• _EXERCISE DETAILS_: State the number of lines below in which the word "that" appears. Nothing else belongs in the answer.
##### GIVEN ENTRIES
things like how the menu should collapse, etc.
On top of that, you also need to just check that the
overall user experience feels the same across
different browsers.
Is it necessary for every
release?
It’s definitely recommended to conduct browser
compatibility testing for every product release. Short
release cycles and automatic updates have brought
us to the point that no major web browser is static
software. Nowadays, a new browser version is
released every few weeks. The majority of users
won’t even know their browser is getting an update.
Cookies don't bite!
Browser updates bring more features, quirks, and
##########
• _ANSWER BOX_: 2